__Exercise directions__
Below is a listing; retype exactly the lines between the one containing "最先端再生医療・予防医療・ウェルネス" and the one containing "prelungiri!", inclusive, minus the pictures.

+ + + + + + +

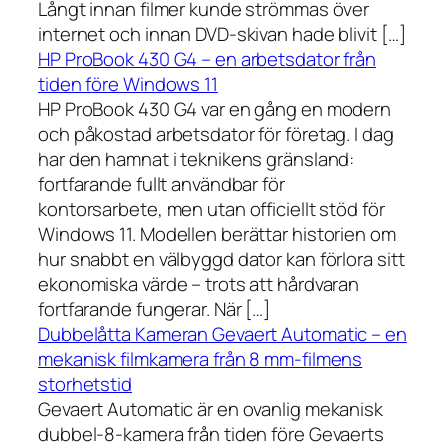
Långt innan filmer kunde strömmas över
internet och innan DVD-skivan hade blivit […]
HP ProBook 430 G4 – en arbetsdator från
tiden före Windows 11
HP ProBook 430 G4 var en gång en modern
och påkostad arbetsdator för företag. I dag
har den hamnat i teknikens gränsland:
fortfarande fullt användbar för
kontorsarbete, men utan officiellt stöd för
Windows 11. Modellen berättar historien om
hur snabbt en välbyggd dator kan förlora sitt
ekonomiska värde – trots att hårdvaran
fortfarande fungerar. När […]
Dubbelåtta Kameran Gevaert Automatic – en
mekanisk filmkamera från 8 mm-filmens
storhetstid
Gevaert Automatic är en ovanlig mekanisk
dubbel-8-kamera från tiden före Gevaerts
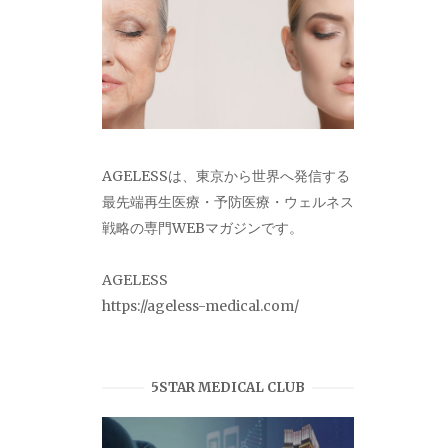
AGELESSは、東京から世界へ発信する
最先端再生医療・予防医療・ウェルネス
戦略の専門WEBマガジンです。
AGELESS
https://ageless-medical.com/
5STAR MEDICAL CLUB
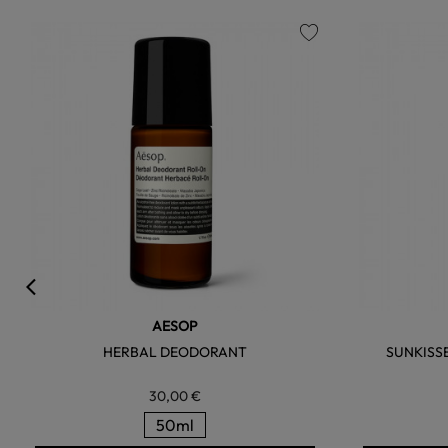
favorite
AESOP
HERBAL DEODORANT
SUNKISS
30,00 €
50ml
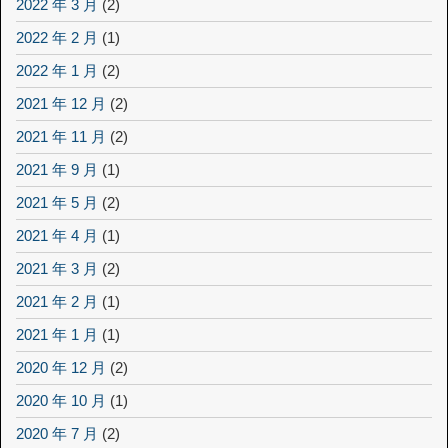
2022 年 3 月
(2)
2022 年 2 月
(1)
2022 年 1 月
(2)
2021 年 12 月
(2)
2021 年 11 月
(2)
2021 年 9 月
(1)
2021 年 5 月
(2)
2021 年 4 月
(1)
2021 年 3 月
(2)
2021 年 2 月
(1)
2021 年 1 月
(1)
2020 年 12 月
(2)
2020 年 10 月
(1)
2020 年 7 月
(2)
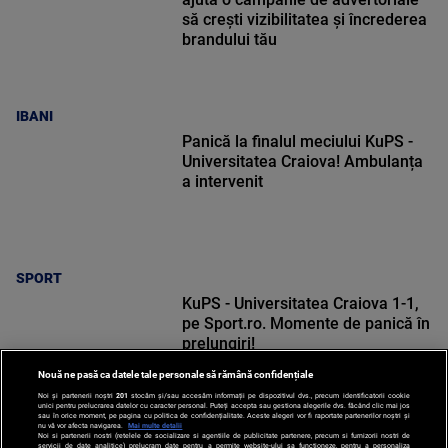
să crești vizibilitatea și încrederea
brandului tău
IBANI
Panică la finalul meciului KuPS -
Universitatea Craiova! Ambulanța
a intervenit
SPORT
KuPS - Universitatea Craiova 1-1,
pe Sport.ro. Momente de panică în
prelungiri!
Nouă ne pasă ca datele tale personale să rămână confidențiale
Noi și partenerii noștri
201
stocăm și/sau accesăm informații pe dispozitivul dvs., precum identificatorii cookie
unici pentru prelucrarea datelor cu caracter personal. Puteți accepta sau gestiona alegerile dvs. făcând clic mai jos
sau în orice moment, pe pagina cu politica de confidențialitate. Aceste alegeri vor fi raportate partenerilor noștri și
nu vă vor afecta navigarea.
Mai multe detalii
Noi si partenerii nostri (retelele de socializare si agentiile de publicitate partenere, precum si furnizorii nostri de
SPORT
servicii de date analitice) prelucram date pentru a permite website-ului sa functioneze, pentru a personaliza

+ + + + + + +

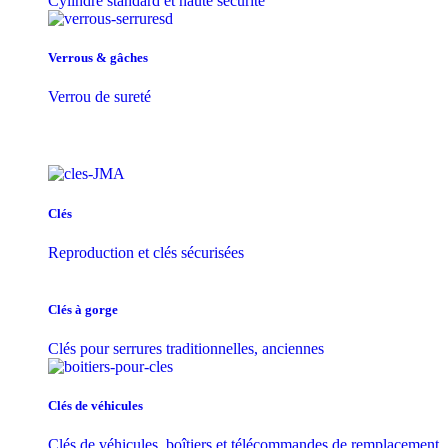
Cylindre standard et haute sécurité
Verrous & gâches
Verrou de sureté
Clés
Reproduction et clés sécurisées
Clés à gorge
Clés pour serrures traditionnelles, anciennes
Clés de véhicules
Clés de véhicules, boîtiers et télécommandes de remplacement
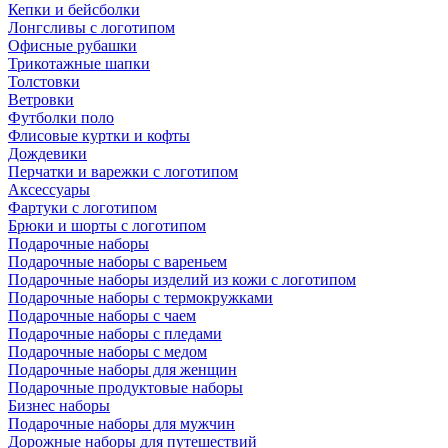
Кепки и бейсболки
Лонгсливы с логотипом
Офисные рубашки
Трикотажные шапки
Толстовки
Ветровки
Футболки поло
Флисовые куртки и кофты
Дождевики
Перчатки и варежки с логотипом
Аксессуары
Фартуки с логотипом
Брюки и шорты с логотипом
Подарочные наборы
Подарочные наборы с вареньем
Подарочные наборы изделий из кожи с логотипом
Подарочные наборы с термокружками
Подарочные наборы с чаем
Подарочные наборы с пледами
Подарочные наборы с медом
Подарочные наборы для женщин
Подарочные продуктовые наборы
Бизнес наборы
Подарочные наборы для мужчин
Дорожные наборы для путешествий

+ + + + + + +

__Result of the exercise__
最先端再生医療・予防医療・ウェルネス
戦略の専門WEBマガジンです。
AGELESS
https://ageless-medical.com/
5STAR MEDICAL CLUB
favorite
AESOP
HERBAL DEODORANT
SUNKISS
30,00 €
50ml
2022 年 3 月
(2)
2022 年 2 月
(1)
2022 年 1 月
(2)
2021 年 12 月
(2)
2021 年 11 月
(2)
2021 年 9 月
(1)
2021 年 5 月
(2)
2021 年 4 月
(1)
2021 年 3 月
(2)
2021 年 2 月
(1)
2021 年 1 月
(1)
2020 年 12 月
(2)
2020 年 10 月
(1)
2020 年 7 月
(2)
să crești vizibilitatea și încrederea
brandului tău
IBANI
Panică la finalul meciului KuPS -
Universitatea Craiova! Ambulanța
a intervenit
SPORT
KuPS - Universitatea Craiova 1-1,
pe Sport.ro. Momente de panică în
prelungiri!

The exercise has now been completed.